In the last few years, poison control centres have experienced an explosion of phone calls regarding this herbal supplement, which is increasingly being used for pain, depression, anxiety and even opioid withdrawal.
Kratom (Mitragyna speciosa) is a plant species that grows in Thailand, Malaysia, Indonesia and Papua New Guinea. Recently, more and more of it has been crossing the US border in the form of an innocent-looking green powder.
In the US, kratom is only classified as a herbal supplement, and because of that, many Americans assume that it is safe to take. In reality, scientists know very little about this substance, including what it can treat, whether it's addictive, and what a safe dosage truly is.
So while some claim that this drug has saved their lives from opioids, without regulation, research, and guidance, the substance has also proved life-threatening, with at least 44 deaths attributed to its use.
Analysing information from the National Poison Data System, a new study now adds weight to the fear that one day, kratom could simply expand the opioid epidemic.
From 2011 to 2017, it appears that kratom triggered more than 1,800 phone calls to the nation's poison control centres, and 65 percent of those calls were made in the last two years.
That's an exponential increase in just seven years, with the number of annual calls going from 13 to 682 - a 52.5-fold leap that is equivalent to jumping from one call a month to two calls a day.
More than half of these cases resulted in moderate to severe health repercussions, including seizures, rapid heart beats, difficulty breathing, coma and kidney failure.
In eleven of these cases, the symptoms were fatal, and this was especially common among those who had multiple drugs in their system.
In fact, the study found that those who took another drug alongside kratom - such as alcohol, cocaine, benzodiazepenes and fentanyl - were more than twice as likely to have serious health repercussions.

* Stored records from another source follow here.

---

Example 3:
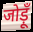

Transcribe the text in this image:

जोड़ूँ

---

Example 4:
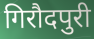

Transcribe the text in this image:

गिरौदपुरी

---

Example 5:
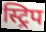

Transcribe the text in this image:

स्ट्रिप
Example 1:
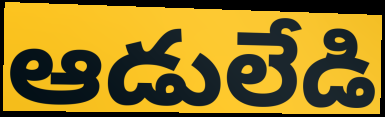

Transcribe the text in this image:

ఆడులేడి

"Kratom use has been associated with a variety of serious medical outcomes, from seizures and coma in adults to severe withdrawal syndrome in newborns," says co-author Henry Spiller, director of the Central Ohio Poison Center at Nationwide Children's Hospital.
"Individuals who choose to use kratom need to be aware of the potential risks. Just because it is currently classified as a herbal supplement does not mean it is regulated or that it is safe."

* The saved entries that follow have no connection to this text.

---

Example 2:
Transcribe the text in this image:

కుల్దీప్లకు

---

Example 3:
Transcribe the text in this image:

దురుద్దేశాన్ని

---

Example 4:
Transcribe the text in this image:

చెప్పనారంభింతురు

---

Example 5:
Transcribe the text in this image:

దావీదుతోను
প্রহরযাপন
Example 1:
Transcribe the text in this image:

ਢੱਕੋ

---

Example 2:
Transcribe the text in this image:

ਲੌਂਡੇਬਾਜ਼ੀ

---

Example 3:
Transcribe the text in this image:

For several years now, kratom has been listed by the Drug Enforcement Administration (DEA) as a "drug of concern" and the FDA has issued several warnings about its medicinal use.
From what we know so far, kratom binds to opioid receptors in the brain as well as serotonin receptors, which is what many anti-depressants target. But while some studies suggest that kratom could be a better alternative to methadone, the FDA has yet to approve it for any medical use, let alone opioid addiction.

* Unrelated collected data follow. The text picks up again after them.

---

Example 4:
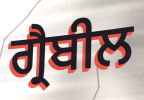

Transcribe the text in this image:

ਗ੍ਰੈਬੀਲ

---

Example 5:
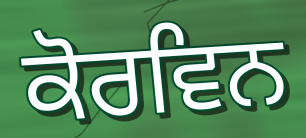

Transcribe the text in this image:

ਕੋਰਵਿਨ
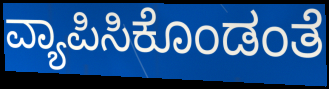
ವ್ಯಾಪಿಸಿಕೊಂಡಂತೆ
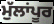
ਮੁੱਲਾਂਪੂਰ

"There is no reliable evidence to support the use of kratom as a treatment for opioid use disorder," reads a statement from FDA Commissioner Scott Gottlieb written in 2017.
"Patients addicted to opioids are using kratom without dependable instructions for use and more importantly, without consultation with a licensed health care provider about the product's dangers, potential side effects or interactions with other drugs."
To be fair, kratom rarely causes death on its own. In fact, there is only one case thought to be purely because of this exotic herb. But that doesn't mean there isn't reason to worry.
Despite the FDA's warnings, people are continuing to use this herbal supplement in dangerous and unregulated ways. The new study found that the majority of cases involved men, and almost all the patients were adults over 20 years of age.
Yet perhaps more worrisome is the way it impacts children. About 2.5 percent of calls were related to children under the age of 12, and most of the kids affected were younger than two years of age.
Even more startling, seven of the calls were about newborns, five of whom were suffering withdrawal symptoms due to kratom exposure in the womb, and one of whom was reportedly exposed to kratom from breastfeeding.
The authors are calling on the FDA to stop considering kratom a "dietary supplement" and start regulating it like a drug, ensuring its quality and safety, as well as further research.
This study has been published in Clinical Toxicology.